══ SOURCE DATA

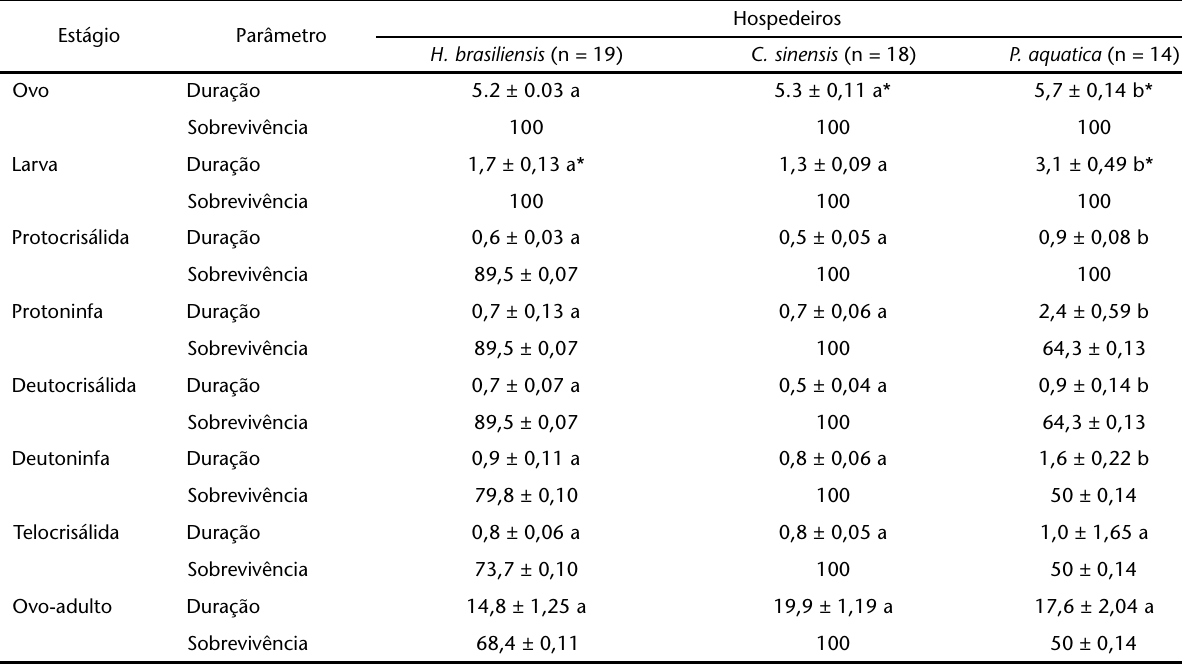
Tabela V. Duração (dias) e sobrevivência (%) dos estágios de ovo, larva, protocrisálida, protoninfa, deutocrisálida, deutoninfa, telocrisálida e período de ovo a adulto de indivíduos de E . banksi coletados e criados sobre seus hospedeiros de origem. BOD a 28 ± 1°C e 12 horas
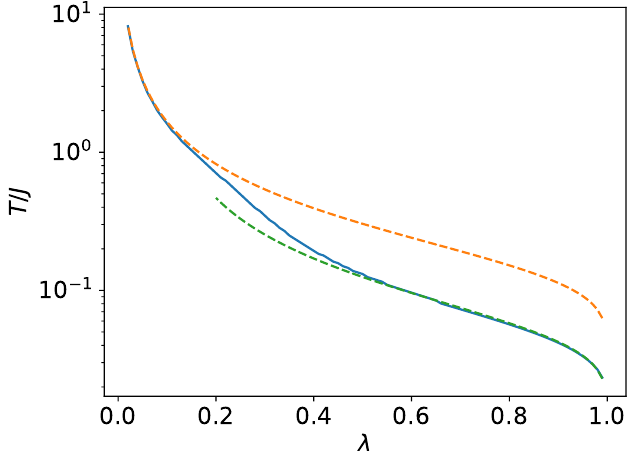
Figure 3: The temperature of the effective thermal bath as a function of λ . The blue line denotes the result from numerical optimization where T is optimized to give the highest fidelity between the steady state and the corresponding thermal state. The green dashed line is the approximated result of Eq. (33) for low temperatures, and the orange line is the approximated result of Eq. (34) for high temperatures. The parameters for numerical simulations are N = 1, M = 10, U = 0, γ = 0.001 J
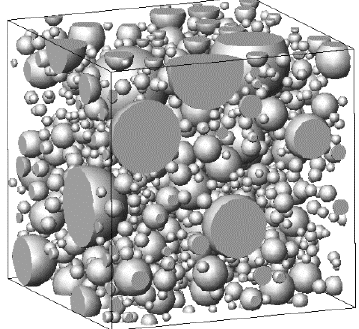
Figure 1. Initial distribution of cement particles.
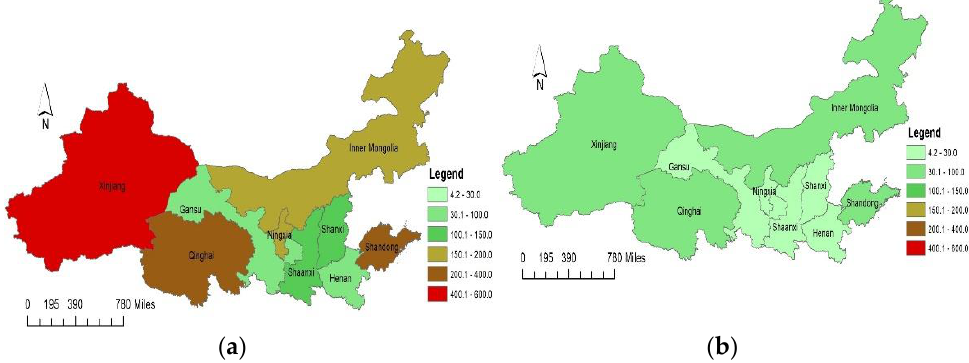
Figure 4. Virtual water outflow of each province in the Yellow River Economic Belt. (( a ) Outflow within the Yellow River Economic Belt ( b ) Flowing into provinces outside the Yellow River Economic Belt).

════

→ **WHAT IS EXPECTED**
Drop the pictures, then reproduce exactly the lines from the one with "Figure 1. Initial" through the final line of the listing.

→ **EXERCISE ANSWER**
Figure 1. Initial distribution of cement particles.
Figure 4. Virtual water outflow of each province in the Yellow River Economic Belt. (( a ) Outflow within the Yellow River Economic Belt ( b ) Flowing into provinces outside the Yellow River Economic Belt).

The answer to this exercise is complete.